The performances of the cast, particularly Black and Momoa, were praised, with many critics viewing them as helping alleviate or distract from problems present within the film's plot. Miller and Jordan Hoffman of Entertainment Weekly both felt that the story was not the main priority of the film and could be ignored in favor of the performance of the actors, the former believing that the film was mainly made with the intent of having fun. However, some viewed that the characters, despite the performances of their actors, were generally underdeveloped. The sub-plot involving Coolidge's character dating a villager, while viewed as generally unnecessary or relatively thin in terms of character development, was subject to some praise as well.

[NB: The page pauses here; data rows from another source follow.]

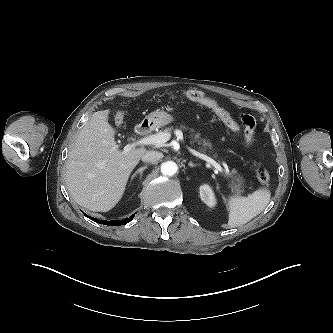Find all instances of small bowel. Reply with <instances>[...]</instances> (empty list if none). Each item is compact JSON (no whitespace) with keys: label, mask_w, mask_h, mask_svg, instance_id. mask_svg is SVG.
Returning a JSON list of instances; mask_svg holds the SVG:
<instances>
[{"label":"small bowel","mask_w":333,"mask_h":333,"mask_svg":"<svg viewBox=\"0 0 333 333\" xmlns=\"http://www.w3.org/2000/svg\"><path fill=\"white\" fill-rule=\"evenodd\" d=\"M207 97H209L214 102H216L218 105H220V102L217 101L216 99H214L210 96H207ZM239 118H240L242 124L245 126V130H246V132H245V142L248 143L251 140L252 130L254 128L255 121H254L252 116H250L249 114H246V113L239 114Z\"/></svg>","instance_id":"1"}]
</instances>
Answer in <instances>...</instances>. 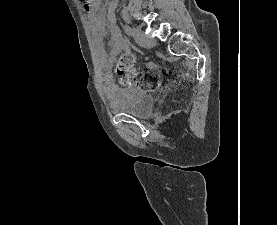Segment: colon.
<instances>
[{
	"mask_svg": "<svg viewBox=\"0 0 277 225\" xmlns=\"http://www.w3.org/2000/svg\"><path fill=\"white\" fill-rule=\"evenodd\" d=\"M134 62L132 54H122L117 62L118 73L125 74L130 71L134 66ZM157 76L158 74L153 70L140 71L133 76V84L138 89L154 91L158 86Z\"/></svg>",
	"mask_w": 277,
	"mask_h": 225,
	"instance_id": "obj_1",
	"label": "colon"
}]
</instances>
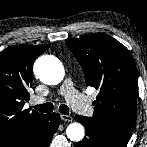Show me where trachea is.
<instances>
[{"mask_svg":"<svg viewBox=\"0 0 147 147\" xmlns=\"http://www.w3.org/2000/svg\"><path fill=\"white\" fill-rule=\"evenodd\" d=\"M34 108L42 113H50L53 111L54 105L52 103L47 102L44 104L36 105V106H34ZM59 112L64 115H68L69 114L68 106L64 105V104L60 105Z\"/></svg>","mask_w":147,"mask_h":147,"instance_id":"3493384b","label":"trachea"}]
</instances>
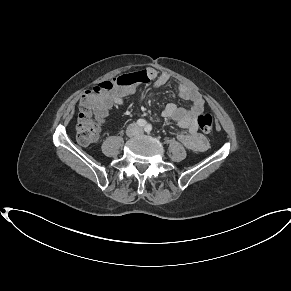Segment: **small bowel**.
Listing matches in <instances>:
<instances>
[{
	"instance_id": "small-bowel-1",
	"label": "small bowel",
	"mask_w": 291,
	"mask_h": 291,
	"mask_svg": "<svg viewBox=\"0 0 291 291\" xmlns=\"http://www.w3.org/2000/svg\"><path fill=\"white\" fill-rule=\"evenodd\" d=\"M141 80L138 82L121 87L103 98L109 106L114 104L121 106L124 103L125 97L132 95L138 85L145 80H153L155 87L165 85L170 76L167 73H158L154 68H146L139 73ZM177 95L182 100H187L192 103L189 108L178 107L174 103H169L162 111V116L165 119H172L177 122L179 128L184 130L178 135L179 141L188 149L193 151H204L207 147V140L198 133L197 116L200 115L205 108V102L202 96L192 87L185 83L178 84Z\"/></svg>"
}]
</instances>
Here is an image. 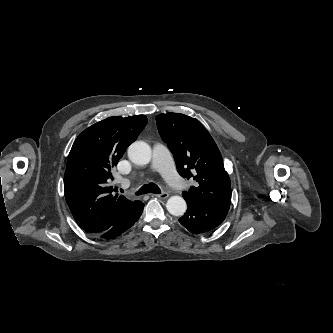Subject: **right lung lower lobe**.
Returning <instances> with one entry per match:
<instances>
[{
	"label": "right lung lower lobe",
	"mask_w": 333,
	"mask_h": 333,
	"mask_svg": "<svg viewBox=\"0 0 333 333\" xmlns=\"http://www.w3.org/2000/svg\"><path fill=\"white\" fill-rule=\"evenodd\" d=\"M144 208V204L140 201L139 207L131 213L129 216L106 230L102 232L96 237L106 238V239H113L122 233H124L127 229H129L140 217Z\"/></svg>",
	"instance_id": "1"
}]
</instances>
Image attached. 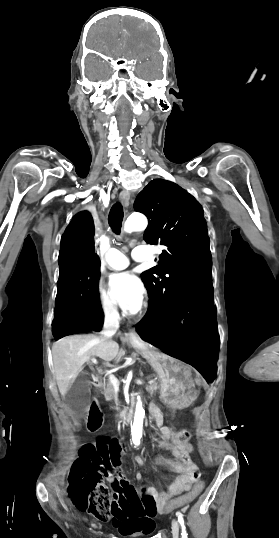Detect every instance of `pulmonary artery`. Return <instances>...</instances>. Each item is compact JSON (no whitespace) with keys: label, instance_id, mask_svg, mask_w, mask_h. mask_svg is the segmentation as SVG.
I'll return each instance as SVG.
<instances>
[{"label":"pulmonary artery","instance_id":"obj_1","mask_svg":"<svg viewBox=\"0 0 279 538\" xmlns=\"http://www.w3.org/2000/svg\"><path fill=\"white\" fill-rule=\"evenodd\" d=\"M133 259L135 261H142V258L137 256H134ZM129 262V255L118 249H111L107 258L104 260V265L110 270H121L126 268L129 265Z\"/></svg>","mask_w":279,"mask_h":538}]
</instances>
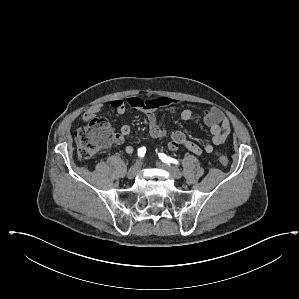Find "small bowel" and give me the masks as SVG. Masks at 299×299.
I'll return each mask as SVG.
<instances>
[{"label": "small bowel", "mask_w": 299, "mask_h": 299, "mask_svg": "<svg viewBox=\"0 0 299 299\" xmlns=\"http://www.w3.org/2000/svg\"><path fill=\"white\" fill-rule=\"evenodd\" d=\"M126 104L131 108L137 109L144 113L148 126L149 133L153 138L161 139L167 135L166 130L159 124L155 111L162 107L176 106L180 104L177 99L161 96L150 100H143L136 96L128 97L126 102L120 99L111 101V107L118 113L123 114L126 110ZM103 104H95L90 107L83 115L84 121H89L97 116L102 110ZM195 116V111L191 108H184L180 112V118L184 121L191 120ZM203 121L209 127L212 134L211 142L204 145L203 149L193 141H190L186 134L180 130H174L169 134L168 148L171 151H176L180 147H185L196 155H201L203 150L206 153H214V146L223 144L231 133V124L226 115L218 108H211L203 114ZM131 127L127 124L121 126L117 134L115 143L122 144L125 138L130 135ZM125 152L132 154L134 146L127 144Z\"/></svg>", "instance_id": "1"}]
</instances>
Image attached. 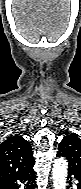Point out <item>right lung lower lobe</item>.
I'll use <instances>...</instances> for the list:
<instances>
[{"label":"right lung lower lobe","instance_id":"1","mask_svg":"<svg viewBox=\"0 0 81 189\" xmlns=\"http://www.w3.org/2000/svg\"><path fill=\"white\" fill-rule=\"evenodd\" d=\"M33 166L34 164L13 177L0 181V189H35L36 172Z\"/></svg>","mask_w":81,"mask_h":189}]
</instances>
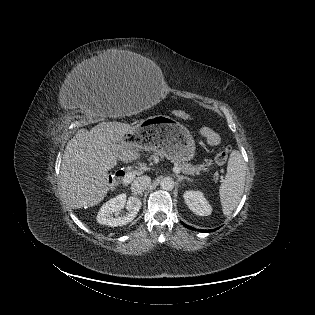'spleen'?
<instances>
[{
	"instance_id": "3e777b00",
	"label": "spleen",
	"mask_w": 315,
	"mask_h": 315,
	"mask_svg": "<svg viewBox=\"0 0 315 315\" xmlns=\"http://www.w3.org/2000/svg\"><path fill=\"white\" fill-rule=\"evenodd\" d=\"M247 166L239 151H232L227 166V174L220 185L219 196L222 211L229 216L238 206L243 195Z\"/></svg>"
}]
</instances>
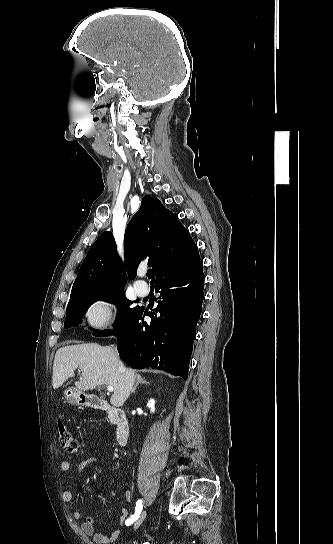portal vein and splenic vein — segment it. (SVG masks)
<instances>
[{
	"instance_id": "obj_1",
	"label": "portal vein and splenic vein",
	"mask_w": 333,
	"mask_h": 544,
	"mask_svg": "<svg viewBox=\"0 0 333 544\" xmlns=\"http://www.w3.org/2000/svg\"><path fill=\"white\" fill-rule=\"evenodd\" d=\"M107 390H108L109 392H113V391H114V388H113V386H107Z\"/></svg>"
}]
</instances>
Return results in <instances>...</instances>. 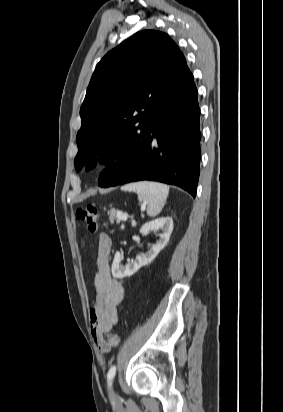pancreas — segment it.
Masks as SVG:
<instances>
[{
    "instance_id": "obj_1",
    "label": "pancreas",
    "mask_w": 283,
    "mask_h": 412,
    "mask_svg": "<svg viewBox=\"0 0 283 412\" xmlns=\"http://www.w3.org/2000/svg\"><path fill=\"white\" fill-rule=\"evenodd\" d=\"M108 215H109V220L112 224L114 223L115 220H116L117 223H120L121 220L118 219L116 210H110L108 212Z\"/></svg>"
}]
</instances>
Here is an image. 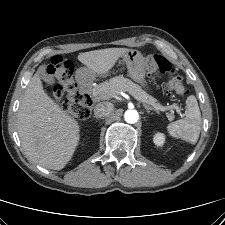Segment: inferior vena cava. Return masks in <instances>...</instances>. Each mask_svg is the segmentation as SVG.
<instances>
[{"instance_id": "602c4592", "label": "inferior vena cava", "mask_w": 225, "mask_h": 225, "mask_svg": "<svg viewBox=\"0 0 225 225\" xmlns=\"http://www.w3.org/2000/svg\"><path fill=\"white\" fill-rule=\"evenodd\" d=\"M113 111V105L109 102L98 103L94 107V115L97 118H104L109 116Z\"/></svg>"}]
</instances>
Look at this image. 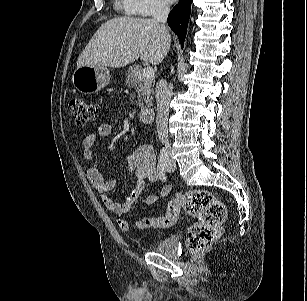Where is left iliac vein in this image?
Returning <instances> with one entry per match:
<instances>
[{"instance_id": "4c4485c4", "label": "left iliac vein", "mask_w": 307, "mask_h": 301, "mask_svg": "<svg viewBox=\"0 0 307 301\" xmlns=\"http://www.w3.org/2000/svg\"><path fill=\"white\" fill-rule=\"evenodd\" d=\"M174 169H175V162L171 158V153H169V162L167 165V171L171 173L174 171Z\"/></svg>"}]
</instances>
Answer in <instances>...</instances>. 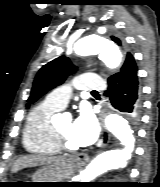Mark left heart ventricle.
<instances>
[{
  "mask_svg": "<svg viewBox=\"0 0 160 187\" xmlns=\"http://www.w3.org/2000/svg\"><path fill=\"white\" fill-rule=\"evenodd\" d=\"M57 127L59 128L60 132L65 136L66 141L71 145L73 148H79V145L74 141L72 136V122L71 120H63L57 123Z\"/></svg>",
  "mask_w": 160,
  "mask_h": 187,
  "instance_id": "obj_1",
  "label": "left heart ventricle"
}]
</instances>
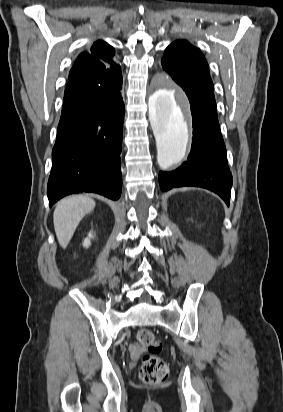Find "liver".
<instances>
[{
  "label": "liver",
  "instance_id": "6515ba94",
  "mask_svg": "<svg viewBox=\"0 0 283 412\" xmlns=\"http://www.w3.org/2000/svg\"><path fill=\"white\" fill-rule=\"evenodd\" d=\"M94 207L93 199L81 195L65 198L57 204L53 223L56 237L62 248L67 247L80 221Z\"/></svg>",
  "mask_w": 283,
  "mask_h": 412
}]
</instances>
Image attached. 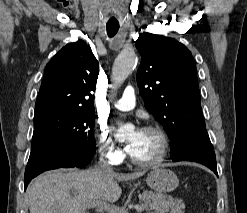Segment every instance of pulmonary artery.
Returning <instances> with one entry per match:
<instances>
[{"label": "pulmonary artery", "instance_id": "pulmonary-artery-1", "mask_svg": "<svg viewBox=\"0 0 247 213\" xmlns=\"http://www.w3.org/2000/svg\"><path fill=\"white\" fill-rule=\"evenodd\" d=\"M135 89L127 86L123 92L122 98L114 103V106L122 111H128L135 107Z\"/></svg>", "mask_w": 247, "mask_h": 213}]
</instances>
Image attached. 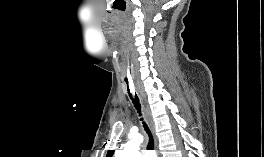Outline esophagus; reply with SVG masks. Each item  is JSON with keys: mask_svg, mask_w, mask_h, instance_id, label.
Wrapping results in <instances>:
<instances>
[{"mask_svg": "<svg viewBox=\"0 0 264 157\" xmlns=\"http://www.w3.org/2000/svg\"><path fill=\"white\" fill-rule=\"evenodd\" d=\"M142 107H143L144 113H145V115L147 117V120H148V122H149V124L151 126V129H152V132H153L155 151L159 154L158 139H157V136H156V133H155L154 122H153V119H152V116H151L150 109H149L145 99H142Z\"/></svg>", "mask_w": 264, "mask_h": 157, "instance_id": "34e87169", "label": "esophagus"}]
</instances>
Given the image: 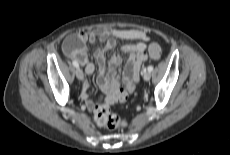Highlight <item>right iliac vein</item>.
Here are the masks:
<instances>
[{"mask_svg": "<svg viewBox=\"0 0 230 155\" xmlns=\"http://www.w3.org/2000/svg\"><path fill=\"white\" fill-rule=\"evenodd\" d=\"M75 74H76V77L78 78V80H83L84 74H83V71L80 68H77L75 70Z\"/></svg>", "mask_w": 230, "mask_h": 155, "instance_id": "obj_1", "label": "right iliac vein"}]
</instances>
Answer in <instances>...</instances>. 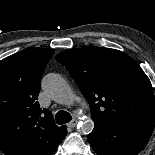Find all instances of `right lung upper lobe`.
<instances>
[{
	"label": "right lung upper lobe",
	"mask_w": 155,
	"mask_h": 155,
	"mask_svg": "<svg viewBox=\"0 0 155 155\" xmlns=\"http://www.w3.org/2000/svg\"><path fill=\"white\" fill-rule=\"evenodd\" d=\"M53 54L34 47L0 61V150L5 155H51L67 134L36 101Z\"/></svg>",
	"instance_id": "1"
}]
</instances>
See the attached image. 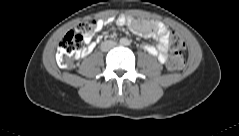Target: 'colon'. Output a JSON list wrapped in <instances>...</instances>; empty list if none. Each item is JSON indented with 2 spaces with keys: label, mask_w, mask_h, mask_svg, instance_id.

Some reviewers questioned the purpose or value of the film, with some viewing it as nothing more than a product with the intent of promoting Minecraft. Both Kevin Maher of The Times and David Fear of Rolling Stone likened the film to a corporate cash-grab, viewing it as existing with the sole purpose of promoting the Minecraft brand and offering nothing else of value. Maher further viewed the film as lacking a level of versatility present in other video game adaptations, while Fear believed that the film was intentionally confusing so that it would stay in the minds of people longer, and therefore encourage them to purchase merchandise. While Clarisse Loughrey of The Independent believed that the idea behind a live-action Minecraft adaptation was fundamentally flawed and destroyed the spirit of the source material, she felt that the film had "genuine intent" and was not like other adaptations that she viewed as existing solely for the sake of profit.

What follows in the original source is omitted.